Your answer must be a single number: how many lines in the records include the word "closed".

_Supplied information_
━━━━━━━━━━━━━━━━━━━━

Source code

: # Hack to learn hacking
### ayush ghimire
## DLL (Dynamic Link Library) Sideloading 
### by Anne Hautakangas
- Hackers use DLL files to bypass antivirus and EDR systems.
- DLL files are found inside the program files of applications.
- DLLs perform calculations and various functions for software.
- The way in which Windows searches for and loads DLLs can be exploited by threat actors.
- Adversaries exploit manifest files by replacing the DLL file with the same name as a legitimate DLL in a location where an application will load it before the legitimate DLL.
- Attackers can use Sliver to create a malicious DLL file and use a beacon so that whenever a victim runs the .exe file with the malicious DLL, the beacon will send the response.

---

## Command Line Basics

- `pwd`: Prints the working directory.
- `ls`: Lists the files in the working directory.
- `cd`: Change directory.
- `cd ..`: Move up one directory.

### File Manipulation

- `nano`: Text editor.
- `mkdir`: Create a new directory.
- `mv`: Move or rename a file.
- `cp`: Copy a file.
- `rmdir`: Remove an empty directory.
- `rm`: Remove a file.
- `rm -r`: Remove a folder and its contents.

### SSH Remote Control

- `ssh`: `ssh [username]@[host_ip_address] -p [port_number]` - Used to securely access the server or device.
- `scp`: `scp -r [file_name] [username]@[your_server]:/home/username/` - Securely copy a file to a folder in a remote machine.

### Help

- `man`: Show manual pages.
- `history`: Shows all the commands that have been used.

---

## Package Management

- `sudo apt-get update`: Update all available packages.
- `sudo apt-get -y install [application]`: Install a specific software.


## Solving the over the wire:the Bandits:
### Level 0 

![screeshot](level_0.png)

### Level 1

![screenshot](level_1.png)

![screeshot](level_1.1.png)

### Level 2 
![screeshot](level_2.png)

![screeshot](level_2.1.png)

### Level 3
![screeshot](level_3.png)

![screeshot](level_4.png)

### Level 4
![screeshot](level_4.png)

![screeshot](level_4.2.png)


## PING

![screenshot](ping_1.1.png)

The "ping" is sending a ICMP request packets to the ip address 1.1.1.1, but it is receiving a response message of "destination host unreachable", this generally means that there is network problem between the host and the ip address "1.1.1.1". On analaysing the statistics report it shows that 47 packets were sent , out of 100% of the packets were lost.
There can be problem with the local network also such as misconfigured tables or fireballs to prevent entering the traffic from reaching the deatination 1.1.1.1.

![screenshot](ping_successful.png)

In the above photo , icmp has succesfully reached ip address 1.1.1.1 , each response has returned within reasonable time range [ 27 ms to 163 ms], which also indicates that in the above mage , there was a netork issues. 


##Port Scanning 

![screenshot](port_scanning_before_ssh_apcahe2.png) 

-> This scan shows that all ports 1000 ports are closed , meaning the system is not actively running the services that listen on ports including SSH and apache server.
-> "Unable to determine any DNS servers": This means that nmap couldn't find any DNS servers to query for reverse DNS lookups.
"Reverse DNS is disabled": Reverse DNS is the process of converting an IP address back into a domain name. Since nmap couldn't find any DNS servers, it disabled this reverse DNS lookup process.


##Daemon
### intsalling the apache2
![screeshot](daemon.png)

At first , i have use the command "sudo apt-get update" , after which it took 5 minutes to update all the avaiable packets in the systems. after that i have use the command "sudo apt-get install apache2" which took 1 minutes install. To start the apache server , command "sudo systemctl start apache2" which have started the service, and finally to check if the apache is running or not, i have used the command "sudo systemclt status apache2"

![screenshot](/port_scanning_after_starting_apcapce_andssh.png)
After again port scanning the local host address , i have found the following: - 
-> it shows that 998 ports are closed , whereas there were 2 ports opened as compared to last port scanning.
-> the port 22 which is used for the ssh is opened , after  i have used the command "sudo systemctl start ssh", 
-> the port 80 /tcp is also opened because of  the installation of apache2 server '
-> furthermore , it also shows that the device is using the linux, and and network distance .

━━━━━━━━━━━━━━━━━━━━

_Answer for this exercise_
2